Characteristics of School Site, Phenomena Present and Timing of Implementation
Forested area - July

Choosing a Citizen Science Platform
Canopy cover by GLOBE & salamander monitoring by SPARCNet

Project Topic
Where salamanders live in College Woods

Essential Question
What kinds of habitat do red-backed salamanders live in?

Scientific Question
Develop a testable question

Developing & Identifying Testable Scientific Questions

In contrast to the essential question, the testable scientific questions are even more specific and directly inform how students carry out the investigation. In other words, the testable questions are the scientific questions driving your students’ investigation procedures (i.e., protocols). “Scientific questions are distinguished from other types of questions in that the answers lie in explanations supported by empirical evidence, including evidence gathered by others or through investigation” (NGSS Lead States 2013, Appendix F, p. 4).

How do we arrive at testable, scientific questions? For field-based topics, such as those generated in the schoolyard, conducting observations of the phenomena is a very effective way to develop initial questions about your topic. Other ways you can generate ideas for testable questions include utilizing questions already identified by the citizen science platform itself (see Guide to Choosing Locally Relevant Citizen Science Projects for the Classroom), searches on the web, and video or print resource explorations.

Field notebooks are a valuable tool with which students can observe the study site and generate preliminary ideas. Field notebook entries include labeled drawings, detailed descriptions, and ultimately a list of potential questions that relate to the phenomenon and topic. The Science Notebook: Developing Scientific Questions worksheet (Appendix III) suggests prompts for you and your students to refer to in the field and to help with the development of initial questions.

Once you and your students have a collection of questions, it is likely that a subset of these are useable and will fit the criteria for scientific questions. Use the Sorting Question Tool (Figure 6) to select the most appropriate testable question or questions. To best accomplish this, teachers might find it useful to write individual questions on index cards or Post-it Notes and then physically sort all the questions based on the Sorting Question Tool criteria into two main categories: testable and non-testable questions.

Scientific Testable Questions 

  • Has variables you can measure or observe (Relates to the essential question/topic)
  • Cannot be completely answered by a book or internet
  • Is not a ‘yes’ or ‘no’ or opinion question
  • Is feasible given the materials (including CS protocols) and time available

FIGURE 6: Sorting Questions tool.
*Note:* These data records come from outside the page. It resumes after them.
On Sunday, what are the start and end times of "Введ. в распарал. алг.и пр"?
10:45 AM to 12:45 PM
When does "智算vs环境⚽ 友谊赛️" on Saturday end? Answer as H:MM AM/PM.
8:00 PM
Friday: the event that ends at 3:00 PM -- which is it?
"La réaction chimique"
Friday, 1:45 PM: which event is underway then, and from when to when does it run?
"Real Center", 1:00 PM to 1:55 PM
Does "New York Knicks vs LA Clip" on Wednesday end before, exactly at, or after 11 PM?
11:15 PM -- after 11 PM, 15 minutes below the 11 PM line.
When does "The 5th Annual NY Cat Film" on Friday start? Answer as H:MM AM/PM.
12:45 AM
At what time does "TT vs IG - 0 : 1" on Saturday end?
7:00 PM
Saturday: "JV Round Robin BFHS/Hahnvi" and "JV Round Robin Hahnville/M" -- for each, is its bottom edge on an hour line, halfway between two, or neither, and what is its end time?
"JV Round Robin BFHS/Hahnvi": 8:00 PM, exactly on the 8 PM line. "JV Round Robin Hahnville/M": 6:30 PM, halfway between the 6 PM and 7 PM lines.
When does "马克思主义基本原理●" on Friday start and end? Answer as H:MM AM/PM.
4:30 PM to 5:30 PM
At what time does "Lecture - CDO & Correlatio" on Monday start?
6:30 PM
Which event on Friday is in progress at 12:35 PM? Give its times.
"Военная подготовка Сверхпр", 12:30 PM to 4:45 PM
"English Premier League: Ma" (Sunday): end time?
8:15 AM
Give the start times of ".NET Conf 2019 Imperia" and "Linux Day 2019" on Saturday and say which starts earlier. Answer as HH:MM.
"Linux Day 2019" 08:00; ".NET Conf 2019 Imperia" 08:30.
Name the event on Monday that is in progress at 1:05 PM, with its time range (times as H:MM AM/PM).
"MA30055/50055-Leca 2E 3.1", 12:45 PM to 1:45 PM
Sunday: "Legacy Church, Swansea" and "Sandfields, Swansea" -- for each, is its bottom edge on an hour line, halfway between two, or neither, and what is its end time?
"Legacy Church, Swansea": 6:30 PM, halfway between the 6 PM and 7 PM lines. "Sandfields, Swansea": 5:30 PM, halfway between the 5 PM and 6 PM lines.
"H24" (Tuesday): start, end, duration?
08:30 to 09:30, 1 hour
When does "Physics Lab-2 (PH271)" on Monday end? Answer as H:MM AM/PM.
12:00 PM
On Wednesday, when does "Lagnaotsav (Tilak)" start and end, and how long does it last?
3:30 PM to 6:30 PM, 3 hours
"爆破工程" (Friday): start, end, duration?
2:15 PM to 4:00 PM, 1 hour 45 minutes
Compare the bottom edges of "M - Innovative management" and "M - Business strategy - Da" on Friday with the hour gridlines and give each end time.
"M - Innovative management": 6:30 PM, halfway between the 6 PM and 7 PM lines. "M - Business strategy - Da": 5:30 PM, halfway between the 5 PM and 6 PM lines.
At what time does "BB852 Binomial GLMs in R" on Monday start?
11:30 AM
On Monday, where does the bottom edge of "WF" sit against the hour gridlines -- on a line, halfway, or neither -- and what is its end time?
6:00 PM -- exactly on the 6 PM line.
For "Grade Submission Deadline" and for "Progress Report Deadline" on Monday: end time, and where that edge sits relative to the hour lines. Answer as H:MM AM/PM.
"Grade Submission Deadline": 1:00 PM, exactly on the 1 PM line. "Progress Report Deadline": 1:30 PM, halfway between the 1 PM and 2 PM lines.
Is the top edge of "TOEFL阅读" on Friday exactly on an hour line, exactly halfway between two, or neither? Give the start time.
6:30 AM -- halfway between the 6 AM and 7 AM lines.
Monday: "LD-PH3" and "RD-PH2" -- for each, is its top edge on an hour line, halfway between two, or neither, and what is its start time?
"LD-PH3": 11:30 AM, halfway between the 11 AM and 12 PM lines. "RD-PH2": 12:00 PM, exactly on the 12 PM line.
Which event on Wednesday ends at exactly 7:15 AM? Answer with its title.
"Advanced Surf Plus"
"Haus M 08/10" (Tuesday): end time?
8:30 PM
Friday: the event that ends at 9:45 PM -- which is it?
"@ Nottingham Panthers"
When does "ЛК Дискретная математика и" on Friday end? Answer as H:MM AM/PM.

Adapted from SCWIBLES UC Santa Cruz.

As a result of a field observation and the use of the Sorting Question Tool, the following testable questions are identified for the salamander example project:

  • What is the relationship between the temperature of the soil and the number of salamanders present?
  • What is the relationship between the tree canopy coverage and the number of salamanders present?
  • What is the relationship between the distance from the walking path and the number of salamanders present?
  • What is the relationship between the type of leaf litter present (coniferous needles or deciduous leaves) and the number of salamanders present?

Once you have generated some testable questions record them in your Planning Guide-Step 2 (Figure 7).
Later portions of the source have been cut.